À vous de jouer >>
Reprenez tout le texte du matériel ci-dessous, ligne par ligne et sans rien modifier. Laissez les images de côté.
:::::
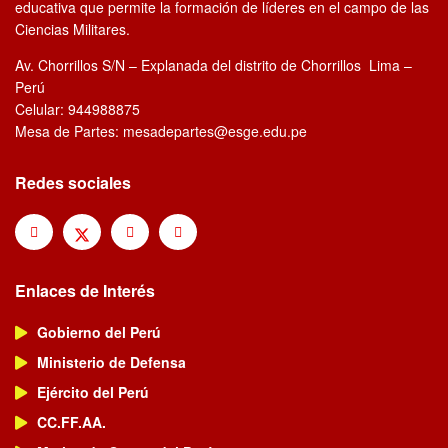
educativa que permite la formación de líderes en el campo de las
Ciencias Militares.
Av. Chorrillos S/N – Explanada del distrito de Chorrillos Lima –
Perú
Celular: 944988875
Mesa de Partes: mesadepartes@esge.edu.pe
Redes sociales
Enlaces de Interés
Gobierno del Perú
Ministerio de Defensa
Ejército del Perú
CC.FF.AA.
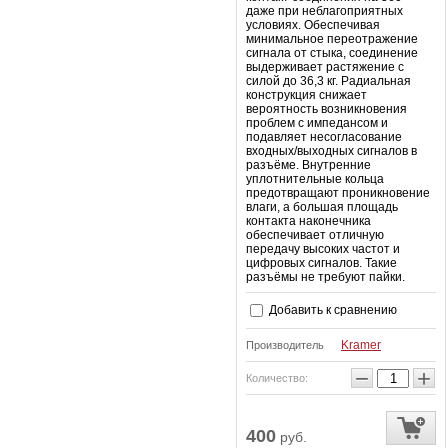
даже при неблагоприятных
условиях. Обеспечивая
минимальное переотражение
сигнала от стыка, соединение
выдерживает растяжение с
силой до 36,3 кг. Радиальная
конструкция снижает
вероятность возникновения
проблем с импедансом и
подавляет несогласование
входных/выходных сигналов в
разъёме. Внутренние
уплотнительные кольца
предотвращают проникновение
влаги, а большая площадь
контакта наконечника
обеспечивает отличную
передачу высоких частот и
цифровых сигналов. Такие
разъёмы не требуют пайки.
Добавить к сравнению
Kramer
Производитель
−
+
Количество:
400
руб.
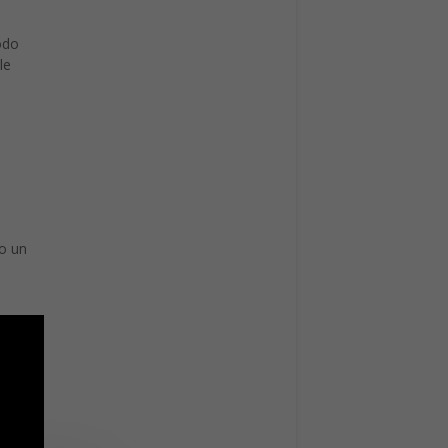
modo
le
io un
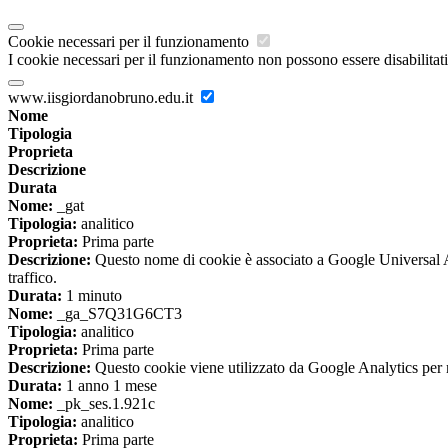
Cookie necessari per il funzionamento
I cookie necessari per il funzionamento non possono essere disabilitati.
www.iisgiordanobruno.edu.it
Nome
Tipologia
Proprieta
Descrizione
Durata
Nome:
_gat
Tipologia:
analitico
Proprieta:
Prima parte
Descrizione:
Questo nome di cookie è associato a Google Universal Anal
traffico.
Durata:
1 minuto
Nome:
_ga_S7Q31G6CT3
Tipologia:
analitico
Proprieta:
Prima parte
Descrizione:
Questo cookie viene utilizzato da Google Analytics per m
Durata:
1 anno 1 mese
Nome:
_pk_ses.1.921c
Tipologia:
analitico
Proprieta:
Prima parte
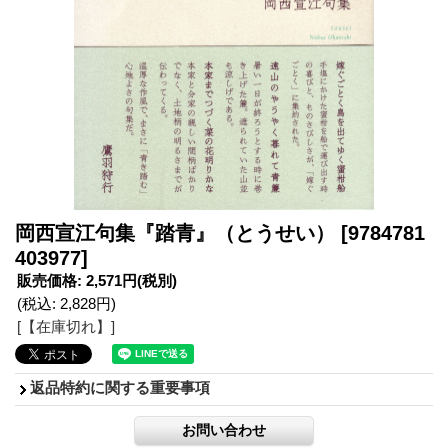
岡西宣江句集『踏青』（とうせい）
[9784781
403977]
販売価格
:
2,571円
(税別)
(税込
:
2,828円
)
[【在庫切れ】]
返品特約に関する重要事項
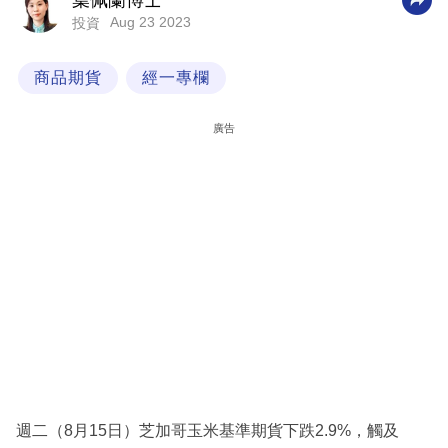
葉佩蘭博士
Aug 23 2023
投資
科
技
商品期貨
經一專欄
職
場
廣告
生
活
時
事
專
欄
訂
閱
專
週二（8月15日）芝加哥玉米基準期貨下跌2.9%，觸及
區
:::::
Exercice corrigé >>
educativa que permite la formación de líderes en el campo de las
Ciencias Militares.
Av. Chorrillos S/N – Explanada del distrito de Chorrillos Lima –
Perú
Celular: 944988875
Mesa de Partes: mesadepartes@esge.edu.pe
Redes sociales
Enlaces de Interés
Gobierno del Perú
Ministerio de Defensa
Ejército del Perú
CC.FF.AA.
даже при неблагоприятных
условиях. Обеспечивая
минимальное переотражение
сигнала от стыка, соединение
выдерживает растяжение с
силой до 36,3 кг. Радиальная
конструкция снижает
вероятность возникновения
проблем с импедансом и
подавляет несогласование
входных/выходных сигналов в
разъёме. Внутренние
уплотнительные кольца
предотвращают проникновение
влаги, а большая площадь
контакта наконечника
обеспечивает отличную
передачу высоких частот и
цифровых сигналов. Такие
разъёмы не требуют пайки.
Добавить к сравнению
Kramer
Производитель
−
+
Количество:
400
руб.
modo
le
io un
Cookie necessari per il funzionamento
I cookie necessari per il funzionamento non possono essere disabilitati.
www.iisgiordanobruno.edu.it
Nome
Tipologia
Proprieta
Descrizione
Durata
Nome:
_gat
Tipologia:
analitico
Proprieta:
Prima parte
Descrizione:
Questo nome di cookie è associato a Google Universal Anal
traffico.
Durata:
1 minuto
Nome:
_ga_S7Q31G6CT3
Tipologia:
analitico
Proprieta:
Prima parte
Descrizione:
Questo cookie viene utilizzato da Google Analytics per m
Durata:
1 anno 1 mese
Nome:
_pk_ses.1.921c
Tipologia:
analitico
Proprieta:
Prima parte
岡西宣江句集『踏青』（とうせい）
[9784781
403977]
販売価格
:
2,571円
(税別)
(税込
:
2,828円
)
[【在庫切れ】]
返品特約に関する重要事項
葉佩蘭博士
Aug 23 2023
投資
科
技
商品期貨
經一專欄
職
場
廣告
生
活
時
事
專
欄
訂
閱
專
週二（8月15日）芝加哥玉米基準期貨下跌2.9%，觸及
區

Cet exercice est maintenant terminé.